Do they just repurchase shares and give them to management? Page 4 of the slides for the earnings call shows we had 808M shares outstanding the 1st and 2nd quarters. Yet in the second quarter we bought back 3M shares. How can the number of outstanding shares remain the same???
8 replies (most recent on top)
Is zacks truly that stupid? Why do they think anybody thought buybacks affected revenue or profit??? What they describe is essentially every corporate purchase. The only question would be what happens to the stock after it's bought. Everyone already knows that buybacks entail using profits to buy stock.
From zacks finance...
A stock buyback is solely a balance sheet transaction, meaning that it doesn't affect the company's revenue or profits. When a company buys back stock, it first reduces its cash account on the asset side of the balance sheet by the amount of the buyback. For example, if a company repurchases 100,000 shares for $50 each, it would subtract $5 million from its cash balance. In the equity section, the company would increase the "treasury stock" account by $5 million.

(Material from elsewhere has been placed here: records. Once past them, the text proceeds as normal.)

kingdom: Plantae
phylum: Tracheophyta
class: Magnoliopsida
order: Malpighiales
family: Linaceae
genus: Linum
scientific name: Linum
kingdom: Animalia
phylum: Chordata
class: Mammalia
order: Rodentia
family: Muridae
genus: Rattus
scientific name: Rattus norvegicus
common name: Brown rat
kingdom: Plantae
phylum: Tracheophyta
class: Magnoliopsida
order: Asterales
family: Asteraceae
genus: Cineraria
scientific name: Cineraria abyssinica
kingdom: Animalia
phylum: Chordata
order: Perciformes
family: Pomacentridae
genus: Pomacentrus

They take the repurchased shares and use them for any and all business needs, including travel to the the World Economic Forum in Davos-Klosters, Switzerland .
if they are physical stock certificates, they are recycled into TP on 14 in 240.
I was wondering if it had something to do with them being "average" outstanding shares. But it would still be funny that the averages were the same unless all repurchases were the last day of the quarter and didn't affect the average enough.
To the second commenter, that is a good point. (I am the first commenter). Off to do some research now for myself.
It doesn't seem like share purchased for their portfolio would be classified as a repurchase.
Interesting question. They repurchase shares to increase earnings per share and as a pay of returning capital to shareholders. If they just gave them to management, EPS would not increase. It is possible that they purchased the shares and are holding them in the firm's own investment portfolio.